Monday, December 05, 2005

ID: THE NYT SEEMS TO THINK ...

... someone should stand and pronounce the euology for Intelligent Design. Darn it! I have to, I can't resist it! I must use an overused parody!
As Mark Twain said in 1897, "The report of ID's death was an exaggeration."
In a piece in their "Week in Review" section, the NYT says, Intelligent Design Might Be Meeting Its Maker. But when you read on it seems to be a well written and fairly unbiased report on the current status of the "War of the Worldviews"!
Behind the headlines ... intelligent design as a field of inquiry is failing to gain the traction its supporters had hoped for. It has gained little support among the academics who should have been its natural allies.
Indeed, that is true. But a fair reading of the history of Darwinism shows the same roller-coaster ride in its ascendency. Difficulties in the journey never stop serious travelers. Remember, "When the going gets tough, the tough get going." (Darn it! There I go again.)
Design proponents have published few papers in peer-reviewed scientific journals.
How can they, when arbitrary and artificial barriers prevent them? However, this presents a problem ...
The Templeton Foundation, a major supporter of projects seeking to reconcile science and religion, says that after providing a few grants for conferences and courses to debate intelligent design, they asked proponents to submit proposals for actual research.

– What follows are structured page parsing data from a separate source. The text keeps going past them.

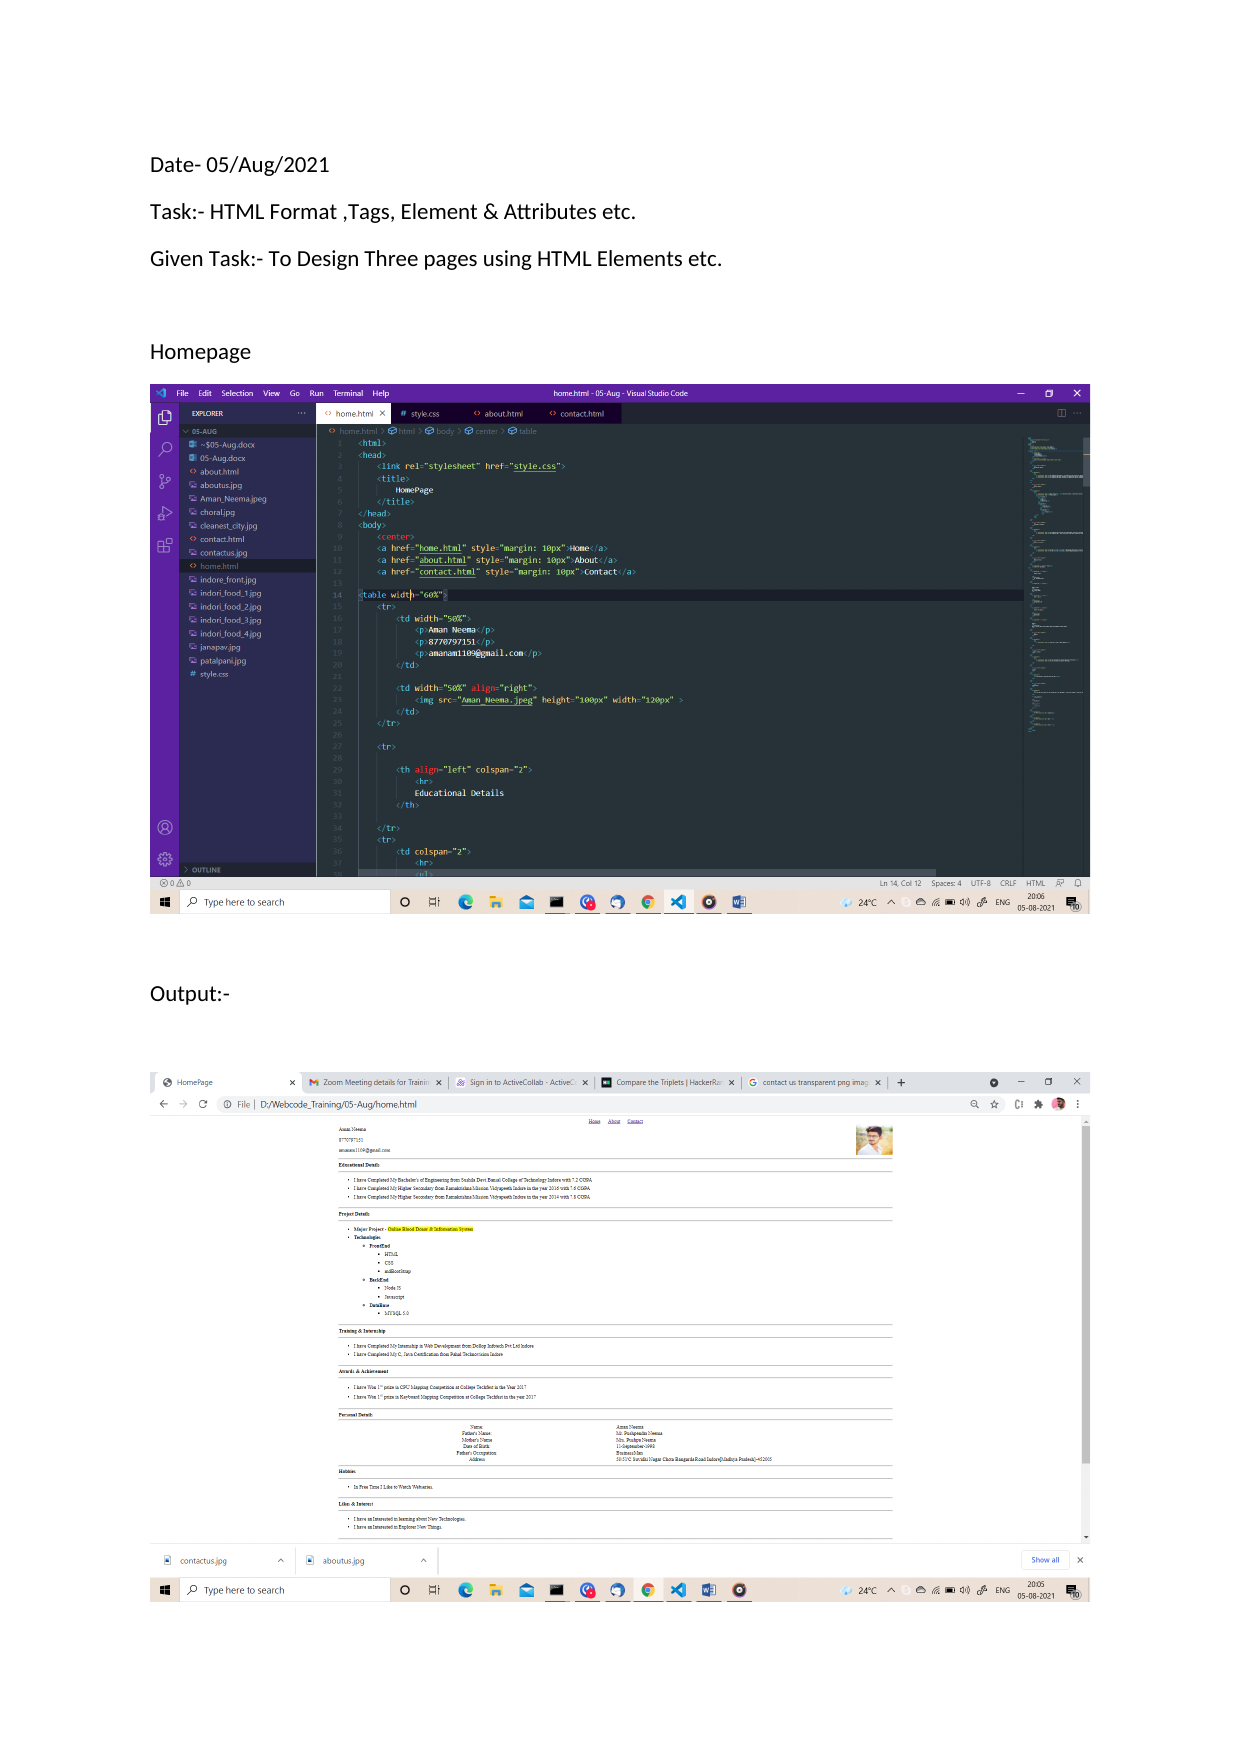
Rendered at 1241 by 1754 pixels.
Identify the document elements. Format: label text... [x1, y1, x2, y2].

text Task:- HTML Format ,Tags, Element & Attributes etc. [150, 197, 1090, 225]
text Given Task:- To Design Three pages using HTML Elements etc. [150, 244, 1090, 272]
text Output:- [150, 979, 1090, 1007]
text Homepage [150, 337, 1090, 366]
text Date- 05/Aug/2021 [150, 150, 1090, 178]
picture [150, 384, 1091, 914]
picture [150, 1072, 1091, 1602]
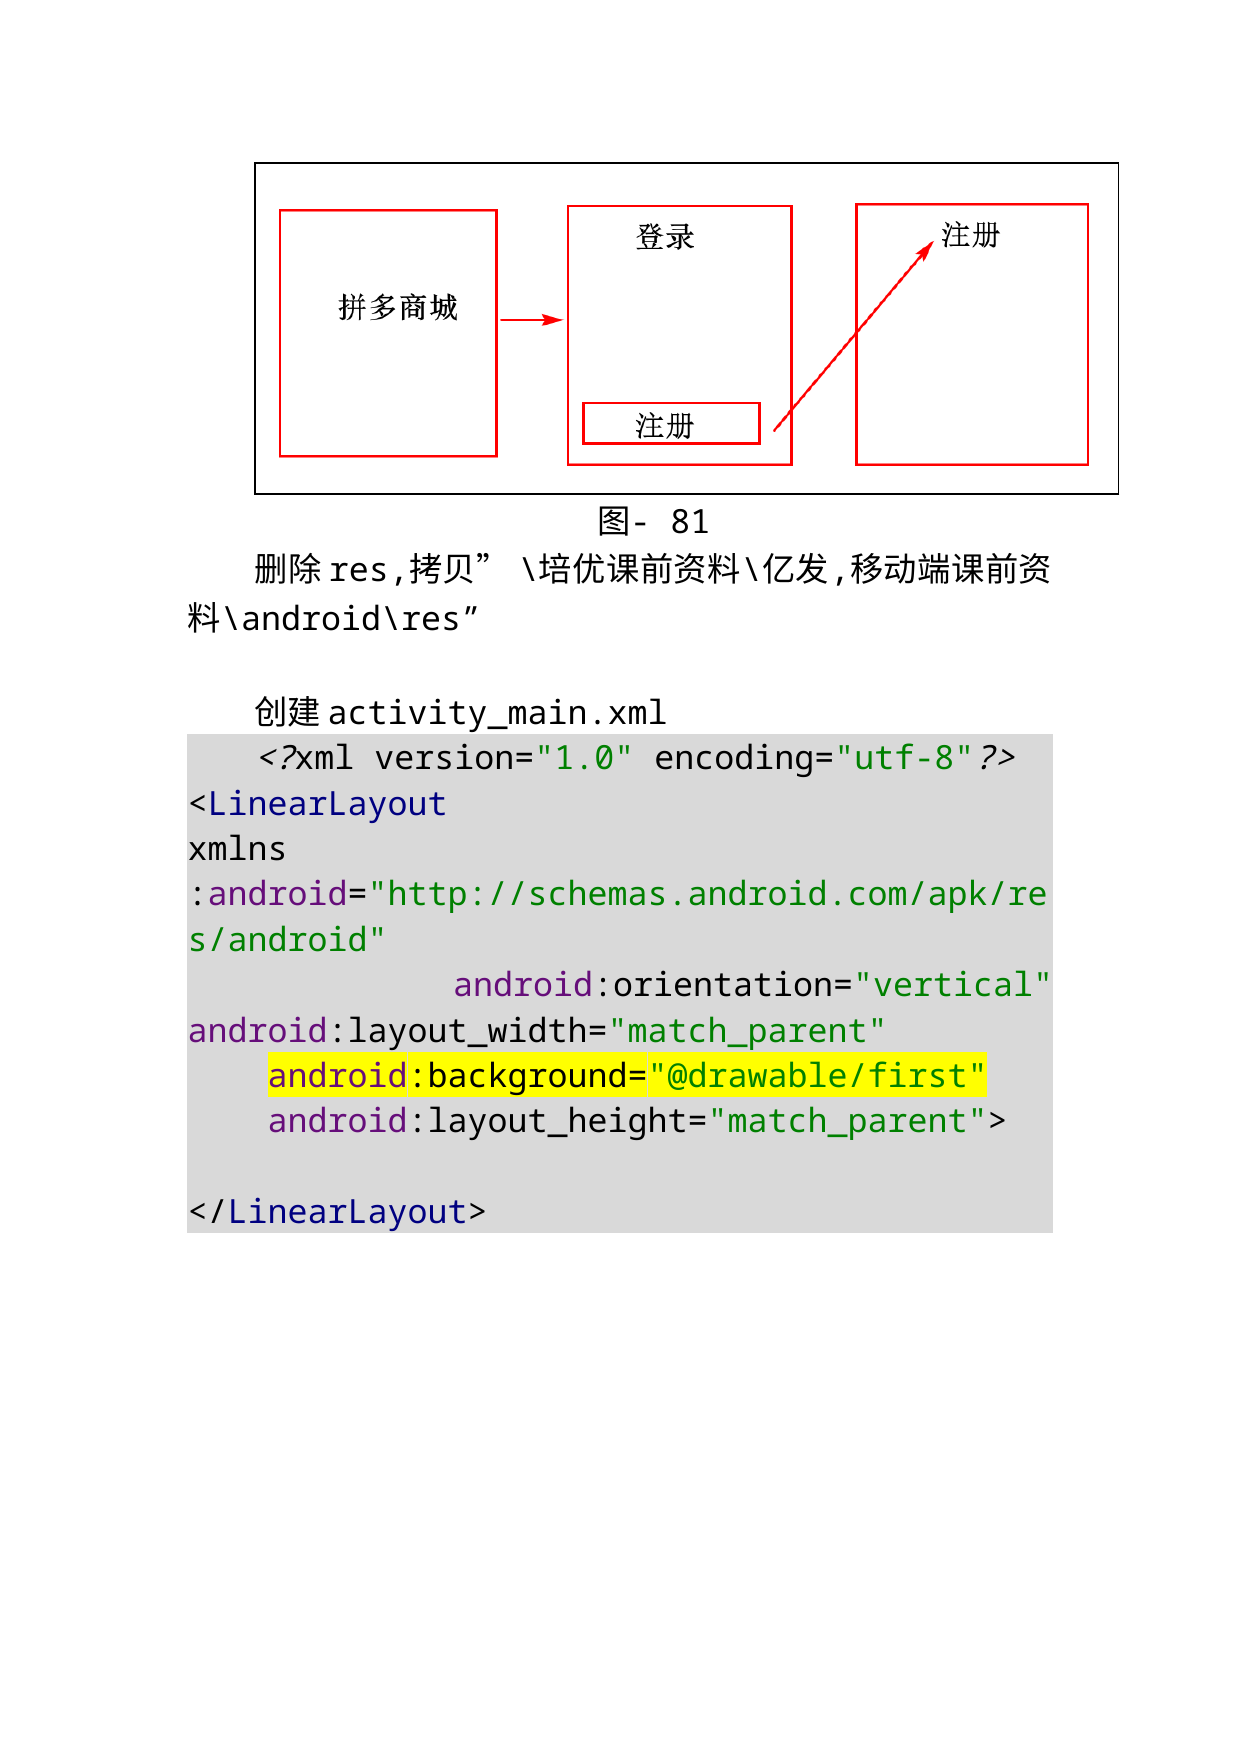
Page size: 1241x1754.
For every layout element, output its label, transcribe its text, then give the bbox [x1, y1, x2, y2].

"They never came in," said Charles L. Harper Jr., senior vice president at the Templeton Foundation, who said that while he was skeptical from the beginning, other foundation officials were initially intrigued and later grew disillusioned.

"From the point of view of rigor and intellectual seriousness, the intelligent design people don't come out very well in our world of scientific review," he said. [...]

While intelligent design has hit obstacles among scientists, it has also failed to find a warm embrace at many evangelical Christian colleges.
I understand this. Lacking the endowments of major universities and avoiding the entanglements of government funding, religious schools can't just start a program any old time a hot idea is presented.

Even more important is the need to remember that ID is not and will not be a biblical theory. Creation is the biblical response to the question of origins ... none other!

The only university where intelligent design has gained a major institutional foothold is a seminary. Southern Baptist Theological Seminary in Louisville, Ky., created a Center for Science and Theology for William A. Dembski, a leading proponent of intelligent design, after he left Baylor, a Baptist university in Texas, amid protests by faculty members opposed to teaching it.

Intelligent design and Mr. Dembski, a philosopher and mathematician, should have been a good fit for Baylor, which says its mission is "advancing the frontiers of knowledge while cultivating a Christian world view." But Baylor, like many evangelical universities, has many scholars who see no contradiction in believing in God and evolution.
Thus the lie is exoposed. Baylor, once aligned with Texas Southern Baptists, while "advancing the frontiers of knowledge" severed ties with their SBC supporters once the particular "Christian worldview" they were cultivating began to be scrutinized. Claiming academic freedom, Baylor shut the door on any debate concerning their apparent lean to the left.

The people who had paid the bills at the school were told to go away and mind their own business.

Derek Davis, director of the J. M. Dawson Institute of Church-State Studies at Baylor, said: "I teach at the largest Baptist university in the world. I'm a religious person. And my basic perspective is intelligent design doesn't belong in science class."

Mr. Davis noted that the advocates of intelligent design claim they are not talking about God or religion. "But they are, and everybody knows they are," Mr. Davis said. "I just think we ought to quit playing games. It's a religious worldview that's being advanced."
I advocate ID, and I claim I'm not talking about God, but rather observable natural evidence, which conveniently summarizes under the ID nomencalture, and which should be taught in the schools along side natural theories, whether in the science class or not!
John G. West, a political scientist and senior fellow at the Discovery Institute, the main organization supporting intelligent design, said the skepticism and outright antagonism are evidence that the scientific "fundamentalists" are threatened by its arguments.

"This is natural anytime you have a new controversial idea," Mr. West said. "The first stage is people ignore you. Then, when they can't ignore you, comes the hysteria. Then the idea that was so radical becomes accepted. I'd say we're in the hysteria phase."
As Dennis Prager often says (my paraphrase), "The people on the left sound hysterical not reasonable." I agree. Besides if they're right they should be able to prove it while "advancing the frontiers of knowledge."